Quote the listing below verbatim, starting at its very first line and ending at the line that contains "1L1 0L0 6L5", with both of those end lines included.

++++++++

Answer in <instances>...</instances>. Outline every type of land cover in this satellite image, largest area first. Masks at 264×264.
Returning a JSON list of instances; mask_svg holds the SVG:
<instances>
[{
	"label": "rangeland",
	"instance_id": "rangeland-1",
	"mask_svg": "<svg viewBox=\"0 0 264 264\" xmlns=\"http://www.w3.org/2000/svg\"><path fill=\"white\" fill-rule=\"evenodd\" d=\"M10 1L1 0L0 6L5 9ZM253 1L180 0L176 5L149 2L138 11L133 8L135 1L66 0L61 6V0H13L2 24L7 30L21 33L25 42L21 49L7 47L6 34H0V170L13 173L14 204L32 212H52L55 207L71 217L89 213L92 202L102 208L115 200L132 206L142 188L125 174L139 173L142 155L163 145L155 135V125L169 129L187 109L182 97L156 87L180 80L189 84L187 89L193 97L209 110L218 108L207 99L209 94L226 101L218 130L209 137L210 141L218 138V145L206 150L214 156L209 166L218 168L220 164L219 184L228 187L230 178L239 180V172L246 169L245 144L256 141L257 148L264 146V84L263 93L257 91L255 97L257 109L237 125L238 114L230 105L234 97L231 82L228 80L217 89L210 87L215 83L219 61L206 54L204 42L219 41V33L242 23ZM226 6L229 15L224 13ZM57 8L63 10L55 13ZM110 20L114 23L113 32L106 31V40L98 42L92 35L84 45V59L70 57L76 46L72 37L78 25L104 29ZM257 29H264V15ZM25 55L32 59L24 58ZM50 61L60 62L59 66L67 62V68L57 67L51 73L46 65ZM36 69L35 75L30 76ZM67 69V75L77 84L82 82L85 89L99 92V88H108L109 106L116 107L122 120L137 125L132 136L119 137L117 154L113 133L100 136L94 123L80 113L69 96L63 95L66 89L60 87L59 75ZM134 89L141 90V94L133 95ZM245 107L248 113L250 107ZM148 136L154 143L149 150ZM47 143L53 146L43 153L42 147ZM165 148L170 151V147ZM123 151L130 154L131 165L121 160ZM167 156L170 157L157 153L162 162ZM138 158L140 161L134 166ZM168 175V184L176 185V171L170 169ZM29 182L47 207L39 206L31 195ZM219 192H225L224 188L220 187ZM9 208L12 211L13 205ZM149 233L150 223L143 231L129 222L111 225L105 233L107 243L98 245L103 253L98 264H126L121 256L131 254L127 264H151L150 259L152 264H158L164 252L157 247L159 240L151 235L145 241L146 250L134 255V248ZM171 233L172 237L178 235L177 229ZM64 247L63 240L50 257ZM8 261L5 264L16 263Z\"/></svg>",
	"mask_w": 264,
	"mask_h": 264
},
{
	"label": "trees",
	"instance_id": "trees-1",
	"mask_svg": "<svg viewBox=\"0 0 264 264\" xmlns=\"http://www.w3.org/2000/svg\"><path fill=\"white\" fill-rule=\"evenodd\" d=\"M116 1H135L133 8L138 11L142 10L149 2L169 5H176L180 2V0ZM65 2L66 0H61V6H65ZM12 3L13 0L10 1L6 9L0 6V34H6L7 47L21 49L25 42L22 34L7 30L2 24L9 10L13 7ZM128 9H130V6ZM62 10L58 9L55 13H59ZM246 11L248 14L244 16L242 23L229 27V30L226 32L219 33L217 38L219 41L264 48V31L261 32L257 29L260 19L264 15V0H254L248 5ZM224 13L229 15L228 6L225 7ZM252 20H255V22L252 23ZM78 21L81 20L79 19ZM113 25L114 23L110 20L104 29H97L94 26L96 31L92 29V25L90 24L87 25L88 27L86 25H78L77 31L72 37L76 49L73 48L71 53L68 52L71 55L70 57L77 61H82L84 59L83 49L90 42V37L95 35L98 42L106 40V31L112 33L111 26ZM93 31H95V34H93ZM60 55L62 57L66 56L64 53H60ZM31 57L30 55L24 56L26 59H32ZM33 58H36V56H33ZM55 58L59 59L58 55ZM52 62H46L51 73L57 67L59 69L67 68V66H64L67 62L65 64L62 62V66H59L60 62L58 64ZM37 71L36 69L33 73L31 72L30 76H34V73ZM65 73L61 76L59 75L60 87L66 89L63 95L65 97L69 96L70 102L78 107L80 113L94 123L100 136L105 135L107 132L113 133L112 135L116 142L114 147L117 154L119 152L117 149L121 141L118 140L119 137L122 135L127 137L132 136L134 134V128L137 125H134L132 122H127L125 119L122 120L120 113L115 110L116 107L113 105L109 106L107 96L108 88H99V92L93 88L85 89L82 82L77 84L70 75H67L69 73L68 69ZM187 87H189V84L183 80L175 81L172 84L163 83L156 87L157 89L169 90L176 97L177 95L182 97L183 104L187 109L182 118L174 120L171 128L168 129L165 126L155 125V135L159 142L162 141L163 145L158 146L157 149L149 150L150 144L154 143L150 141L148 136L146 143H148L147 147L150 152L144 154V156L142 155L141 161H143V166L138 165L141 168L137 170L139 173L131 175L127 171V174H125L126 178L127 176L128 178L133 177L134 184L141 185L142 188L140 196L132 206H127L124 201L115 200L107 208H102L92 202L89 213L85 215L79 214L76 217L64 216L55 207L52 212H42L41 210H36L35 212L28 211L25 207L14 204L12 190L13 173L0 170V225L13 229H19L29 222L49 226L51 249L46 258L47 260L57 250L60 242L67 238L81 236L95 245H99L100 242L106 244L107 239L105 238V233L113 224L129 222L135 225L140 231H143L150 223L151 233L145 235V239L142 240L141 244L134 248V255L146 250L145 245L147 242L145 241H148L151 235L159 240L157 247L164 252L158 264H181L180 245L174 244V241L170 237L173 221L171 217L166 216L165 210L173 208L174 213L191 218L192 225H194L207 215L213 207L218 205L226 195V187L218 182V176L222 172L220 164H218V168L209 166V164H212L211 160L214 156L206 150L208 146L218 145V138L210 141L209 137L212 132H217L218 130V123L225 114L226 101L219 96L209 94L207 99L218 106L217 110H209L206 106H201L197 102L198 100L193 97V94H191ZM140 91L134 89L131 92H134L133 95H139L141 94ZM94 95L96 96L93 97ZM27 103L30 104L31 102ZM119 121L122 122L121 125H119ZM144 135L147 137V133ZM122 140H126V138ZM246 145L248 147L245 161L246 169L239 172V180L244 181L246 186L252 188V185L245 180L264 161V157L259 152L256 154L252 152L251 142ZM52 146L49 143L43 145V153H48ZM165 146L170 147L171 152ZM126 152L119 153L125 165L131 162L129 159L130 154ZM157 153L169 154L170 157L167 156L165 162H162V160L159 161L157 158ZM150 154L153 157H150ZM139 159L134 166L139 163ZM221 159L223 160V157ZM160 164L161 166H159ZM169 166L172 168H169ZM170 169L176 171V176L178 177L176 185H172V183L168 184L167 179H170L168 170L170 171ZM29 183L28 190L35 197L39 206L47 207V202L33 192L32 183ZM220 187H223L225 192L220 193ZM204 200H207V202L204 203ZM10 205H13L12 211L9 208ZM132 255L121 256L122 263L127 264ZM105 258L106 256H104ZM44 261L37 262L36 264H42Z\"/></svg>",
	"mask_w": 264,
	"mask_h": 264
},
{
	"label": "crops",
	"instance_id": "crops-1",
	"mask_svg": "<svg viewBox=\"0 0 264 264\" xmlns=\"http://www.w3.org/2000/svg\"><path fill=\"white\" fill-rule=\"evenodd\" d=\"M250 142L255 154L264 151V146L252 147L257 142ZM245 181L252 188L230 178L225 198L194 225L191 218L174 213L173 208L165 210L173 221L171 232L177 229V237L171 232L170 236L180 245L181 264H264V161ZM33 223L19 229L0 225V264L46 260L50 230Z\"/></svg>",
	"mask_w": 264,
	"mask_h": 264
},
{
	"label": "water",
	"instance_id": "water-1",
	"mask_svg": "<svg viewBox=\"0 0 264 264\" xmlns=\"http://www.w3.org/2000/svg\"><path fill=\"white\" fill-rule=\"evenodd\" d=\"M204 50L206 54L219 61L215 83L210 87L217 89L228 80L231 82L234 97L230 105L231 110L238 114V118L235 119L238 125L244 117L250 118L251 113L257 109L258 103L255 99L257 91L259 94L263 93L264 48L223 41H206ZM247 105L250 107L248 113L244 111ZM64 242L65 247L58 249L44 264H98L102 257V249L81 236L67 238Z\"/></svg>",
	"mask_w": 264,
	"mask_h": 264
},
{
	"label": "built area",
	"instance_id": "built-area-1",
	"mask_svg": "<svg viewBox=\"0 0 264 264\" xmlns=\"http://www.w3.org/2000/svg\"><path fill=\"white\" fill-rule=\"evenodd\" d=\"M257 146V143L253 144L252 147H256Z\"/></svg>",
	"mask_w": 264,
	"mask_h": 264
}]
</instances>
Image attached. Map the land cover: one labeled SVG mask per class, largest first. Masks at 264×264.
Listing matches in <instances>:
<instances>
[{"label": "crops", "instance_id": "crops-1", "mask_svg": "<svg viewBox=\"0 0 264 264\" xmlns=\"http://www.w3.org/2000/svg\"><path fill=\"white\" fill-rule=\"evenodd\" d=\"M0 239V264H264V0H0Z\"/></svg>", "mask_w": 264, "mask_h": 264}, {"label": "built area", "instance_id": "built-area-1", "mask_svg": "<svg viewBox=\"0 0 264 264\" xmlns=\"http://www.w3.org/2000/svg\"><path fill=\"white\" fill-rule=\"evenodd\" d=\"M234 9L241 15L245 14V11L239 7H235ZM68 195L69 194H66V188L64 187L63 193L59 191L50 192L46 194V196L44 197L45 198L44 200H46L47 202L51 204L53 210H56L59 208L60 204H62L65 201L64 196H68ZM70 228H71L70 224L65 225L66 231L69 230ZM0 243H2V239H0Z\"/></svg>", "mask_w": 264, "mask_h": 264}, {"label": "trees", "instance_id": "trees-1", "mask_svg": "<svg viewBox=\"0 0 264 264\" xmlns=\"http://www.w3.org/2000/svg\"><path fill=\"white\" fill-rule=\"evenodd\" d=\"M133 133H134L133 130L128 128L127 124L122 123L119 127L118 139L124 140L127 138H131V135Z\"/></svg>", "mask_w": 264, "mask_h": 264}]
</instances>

++++++++

ANSWER IN FULL
Answer in <instances>...</instances>. Outline every type of land cover in this satellite image, largest area first. Masks at 264×264.
Returning a JSON list of instances; mask_svg holds the SVG:
<instances>
[{
	"label": "rangeland",
	"instance_id": "rangeland-1",
	"mask_svg": "<svg viewBox=\"0 0 264 264\" xmlns=\"http://www.w3.org/2000/svg\"><path fill=\"white\" fill-rule=\"evenodd\" d=\"M10 1L1 0L0 6L5 9ZM253 1L180 0L176 5L149 2L138 11L133 8L135 1L66 0L61 6V0H13L2 24L7 30L21 33L25 42L21 49L7 47L6 34H0V170L13 173L14 204L32 212H52L55 207L71 217L89 213L92 202L102 208L115 200L132 206L142 188L125 174L139 173L142 155L163 145L155 135V125L169 129L187 109L182 97L156 87L180 80L189 84L187 89L193 97L209 110L218 108L207 99L209 94L226 101L218 130L209 137L210 141L218 138V145L206 150L214 156L209 166L218 168L220 164L219 184L228 187L230 178L239 180V172L246 169L245 144L256 141L257 148L264 146V84L263 93L257 91L255 97L257 109L237 125L238 114L230 105L234 97L231 82L228 80L217 89L210 87L215 83L219 61L206 54L204 42L219 41V33L242 23ZM226 6L229 15L224 13ZM57 8L63 10L55 13ZM110 20L114 23L113 32L106 31V40L98 42L92 35L84 45V59L70 57L76 46L72 37L78 25L104 29ZM257 29H264V15ZM25 55L32 59L24 58ZM50 61L60 62L59 66L67 62V68L57 67L51 73L46 65ZM36 69L35 75L30 76ZM67 69V75L77 84L82 82L85 89L99 92V88H108L109 106L116 107L122 120L137 125L132 136L119 137L117 154L113 133L100 136L94 123L80 113L69 96L63 95L66 89L60 87L59 75ZM134 89L141 90V94L133 95ZM245 107L248 113L250 107ZM148 136L154 143L149 150ZM47 143L53 146L43 153L42 147ZM165 148L170 151V147ZM123 151L130 154L131 165L121 160ZM167 156L170 157L157 153L162 162ZM138 158L140 161L134 166ZM168 175V184L176 185V171L170 169ZM29 182L47 207L39 206L31 195ZM219 192H225L224 188L220 187ZM9 208L12 211L13 205ZM149 233L150 223L143 231L129 222L111 225L105 233L107 243L98 245L103 253L98 264H126L121 256L131 254L127 264H151L150 259L152 264H158L164 252L157 247L159 240L151 235L145 241L146 250L134 255V248ZM171 233L172 237L178 235L177 229ZM64 247L63 240L50 257ZM8 261L5 264L16 263Z\"/></svg>",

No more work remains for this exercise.